**Stated problem A**
Decide whether each statement agrees with the excerpt on the Lagrange inversion formula below. Answer yes or no for each, quoting the deciding words of the excerpt exactly. (i) The formal residue takes a Laurent series to the coefficient of z^{-1}. (ii) The formula applies to f and g that are multiplicative inverses of each other. (iii) The excerpt describes the formula as hard to prove.

**Document excerpt**
....................
Starting from the exact sequence

$0 \rightarrow \mathbb{C} \rightarrow \mathbb{C}((z)) \xrightarrow{D} \mathbb{C}((z)) \;\xrightarrow{ \mathrm{Res} }\; \mathbb{C} \rightarrow 0,$

and using the simple rules of the formal derivative D, and of the formal residue Res (that by definition is the linear form taking the formal Laurent series $f(z)=\sum_{k=m}^{\infty}f_k z^k \in \mathbb{C}((z))$ to the coefficient $f_{-1}$ of $z^{-1}$) one easily proves:

(Lagrange inversion formula): If $f(z):=\sum_{k=1}^{\infty}f_k z^k\in \mathbb{C}[[z]]$ and $g(z):=\sum_{k=1}^{\infty}g_k z^k\in\mathbb{C}[[z]]$ are composition inverse of each other, the coefficients of the (multiplicative) powers of $f$ and $g$ are linked by the formula $$n[z^n]g^k=k[z^{-k}]f^{-n},$$ and in particular (for $k=1$), $$[z^n]g=\frac{1}{n} \mathrm{Res}( f^{-n} ).$$

(to whom didn't know it: enjoy computing the power series expansion of the composition inverse of $f(z):=z+z^m$, or of $f(z):=z\exp(z),$ and of their powers).
....................
**Records**
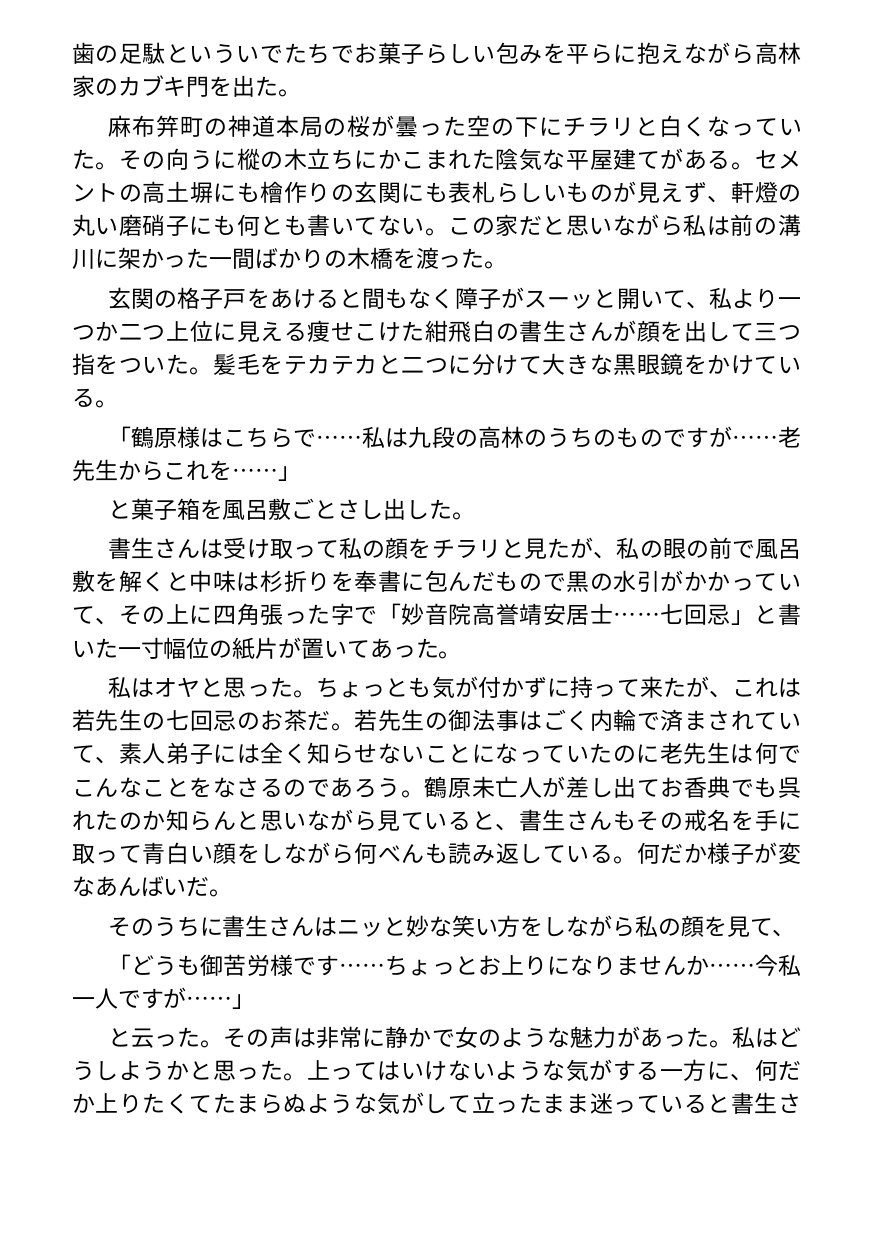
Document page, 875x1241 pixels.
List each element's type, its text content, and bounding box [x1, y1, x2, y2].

text 「鶴原様はこちらで……私は九段の高林のうちのものですが……老先生からこれを……」 [72, 419, 802, 486]
text 「どうも御苦労様です……ちょっとお上りになりませんか……今私一人ですが……」 [72, 947, 802, 1014]
text 書生さんは受け取って私の顔をチラリと見たが、私の眼の前で風呂敷を解くと中味は杉折りを奉書に包んだもので黒の水引がかかっていて、その上に四角張った字で「妙音院高誉靖安居士……七回忌」と書いた一寸幅位の紙片が置いてあった。 [72, 531, 802, 664]
text 麻布笄町の神道本局の桜が曇った空の下にチラリと白くなっていた。その向うに樅の木立ちにかこまれた陰気な平屋建てがある。セメントの高土塀にも檜作りの玄関にも表札らしいものが見えず、軒燈の丸い磨硝子にも何とも書いてない。この家だと思いながら私は前の溝川に架かった一間ばかりの木橋を渡った。 [72, 108, 802, 274]
text と云った。その声は非常に静かで女のような魅力があった。私はどうしようかと思った。上ってはいけないような気がする一方に、何だか上りたくてたまらぬような気がして立ったまま迷っていると書生さ [72, 1020, 802, 1119]
text 玄関の格子戸をあけると間もなく障子がスーッと開いて、私より一つか二つ上位に見える痩せこけた紺飛白の書生さんが顔を出して三つ指をついた。髪毛をテカテカと二つに分けて大きな黒眼鏡をかけている。 [72, 281, 802, 413]
text 私はオヤと思った。ちょっとも気が付かずに持って来たが、これは若先生の七回忌のお茶だ。若先生の御法事はごく内輪で済まされていて、素人弟子には全く知らせないことになっていたのに老先生は何でこんなことをなさるのであろう。鶴原未亡人が差し出てお香典でも呉れたのか知らんと思いながら見ていると、書生さんもその戒名を手に取って青白い顔をしながら何べんも読み返している。何だか様子が変なあんばいだ。 [72, 670, 802, 902]
text 歯の足駄といういでたちでお菓子らしい包みを平らに抱えながら高林家のカブキ門を出た。 [72, 36, 802, 102]
text と菓子箱を風呂敷ごとさし出した。 [72, 492, 802, 525]
text そのうちに書生さんはニッと妙な笑い方をしながら私の顔を見て、 [72, 908, 802, 942]
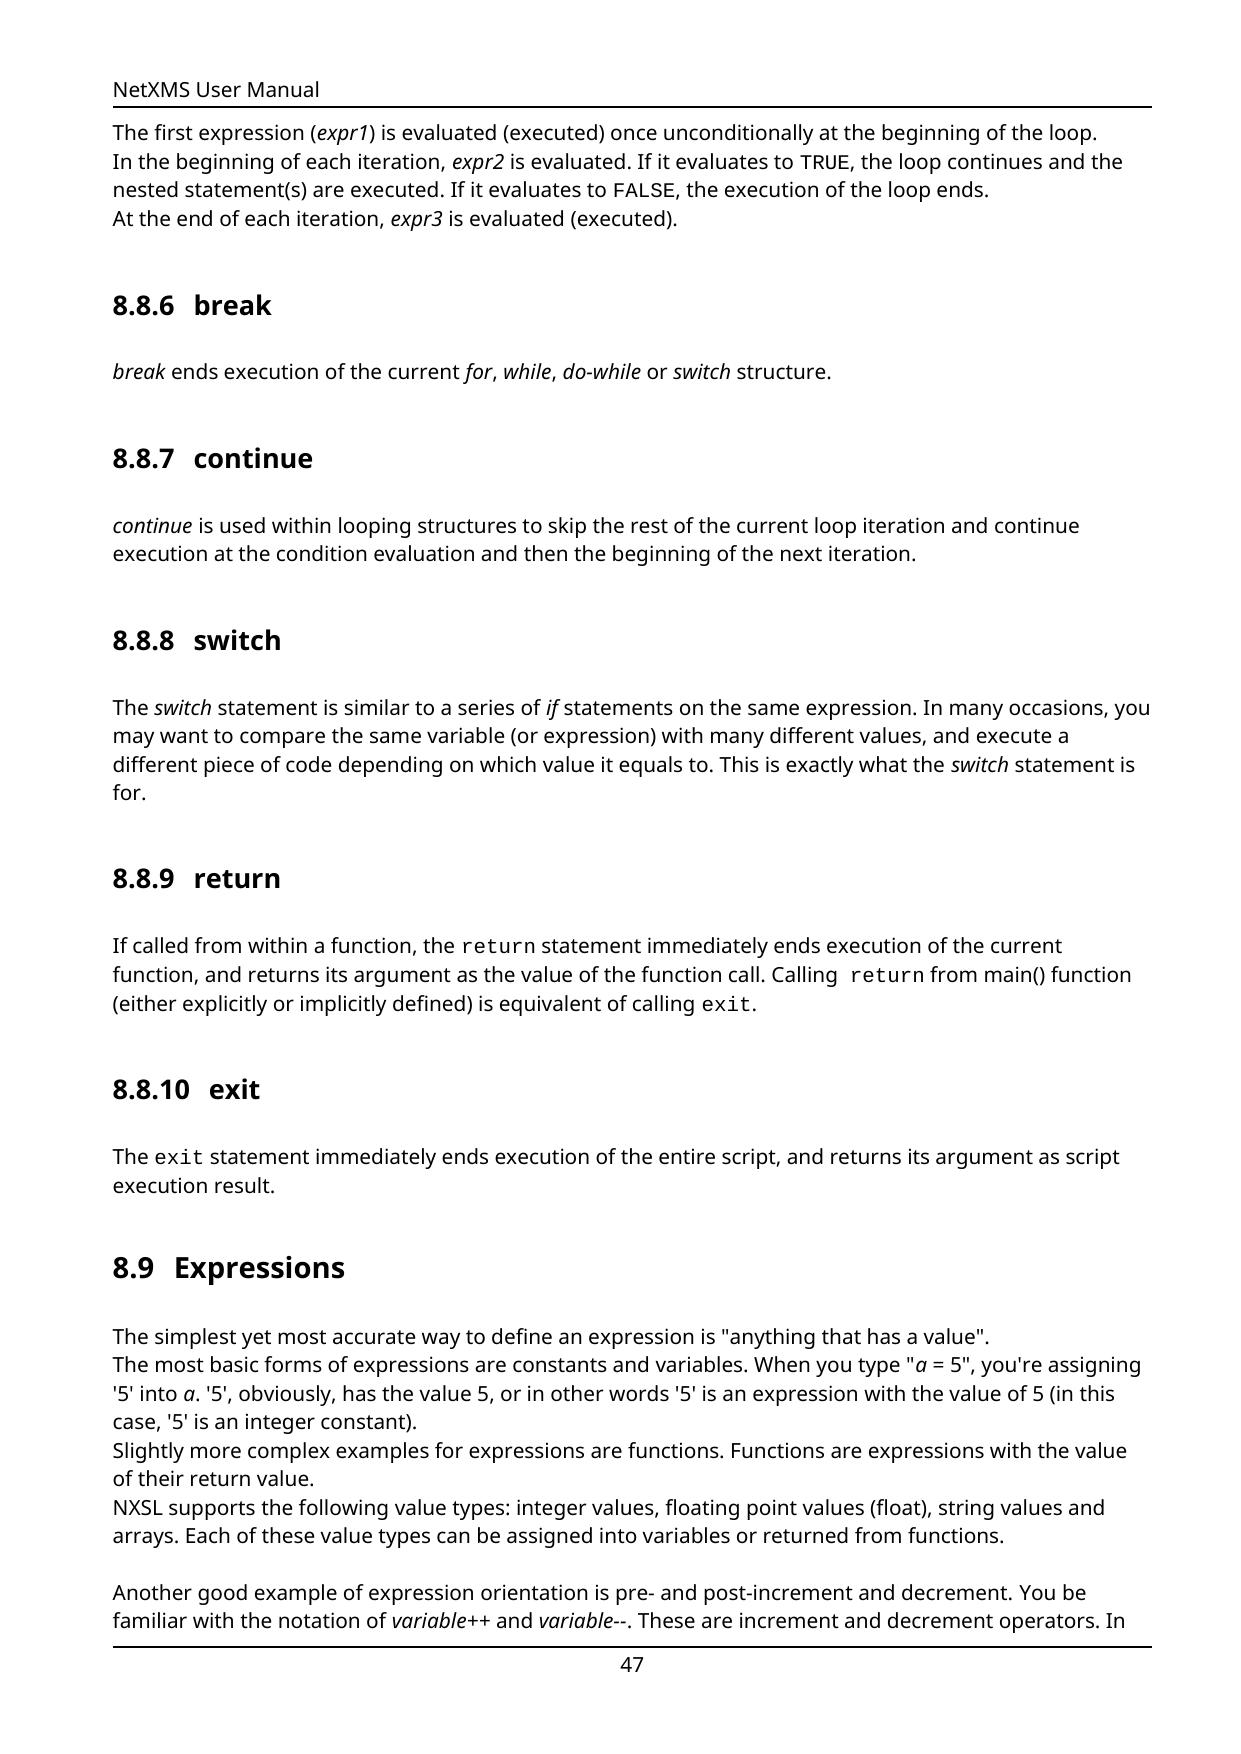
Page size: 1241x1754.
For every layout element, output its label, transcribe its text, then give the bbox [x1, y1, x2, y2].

subtitle continue [112, 439, 1152, 476]
text In the beginning of each iteration, expr2 is evaluated. If it evaluates to TRUE, the loop continues and the nested statement(s) are executed. If it evaluates to FALSE, the execution of the loop ends. [112, 147, 1152, 204]
text Slightly more complex examples for expressions are functions. Functions are expressions with the value of their return value. [112, 1436, 1152, 1493]
text continue is used within looping structures to skip the rest of the current loop iteration and continue execution at the condition evaluation and then the beginning of the next iteration. [112, 511, 1152, 568]
text The most basic forms of expressions are constants and variables. When you type "a = 5", you're assigning '5' into a. '5', obviously, has the value 5, or in other words '5' is an expression with the value of 5 (in this case, '5' is an integer constant). [112, 1351, 1152, 1436]
text At the end of each iteration, expr3 is evaluated (executed). [112, 204, 1152, 232]
subtitle switch [112, 621, 1152, 658]
text The first expression (expr1) is evaluated (executed) once unconditionally at the beginning of the loop. [112, 118, 1152, 147]
text NXSL supports the following value types: integer values, floating point values (float), string values and arrays. Each of these value types can be assigned into variables or returned from functions. [112, 1493, 1152, 1550]
text The switch statement is similar to a series of if statements on the same expression. In many occasions, you may want to compare the same variable (or expression) with many different values, and execute a different piece of code depending on which value it equals to. This is exactly what the switch statement is for. [112, 693, 1152, 807]
subtitle Expressions [112, 1248, 1152, 1287]
text Another good example of expression orientation is pre- and post-increment and decrement. You be familiar with the notation of variable++ and variable--. These are increment and decrement operators. In [112, 1578, 1152, 1635]
subtitle break [112, 286, 1152, 323]
text If called from within a function, the return statement immediately ends execution of the current function, and returns its argument as the value of the function call. Calling return from main() function (either explicitly or implicitly defined) is equivalent of calling exit. [112, 932, 1152, 1017]
text The exit statement immediately ends execution of the entire script, and returns its argument as script execution result. [112, 1142, 1152, 1199]
text break ends execution of the current for, while, do-while or switch structure. [112, 357, 1152, 386]
text The simplest yet most accurate way to define an expression is "anything that has a value". [112, 1322, 1152, 1351]
subtitle exit [112, 1071, 1152, 1107]
subtitle return [112, 860, 1152, 897]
....................
**Stated problem B**
From the rows, format the stretch from the line containing "Page size: 1241x1754." through the line containing "For every layout" as a JSON list of strings, one string per line, leaving out blank lines.

**Result A**
(i) Yes: "to the coefficient $f_{-1}$ of $z^{-1}$"
(ii) No: "are composition inverse of each other"
(iii) No: "one easily proves"

**Result B**
[
  "Page size: 1241x1754.",
  "For every layout element, output its label, transcribe its text, then give the bbox [x1, y1, x2, y2]."
]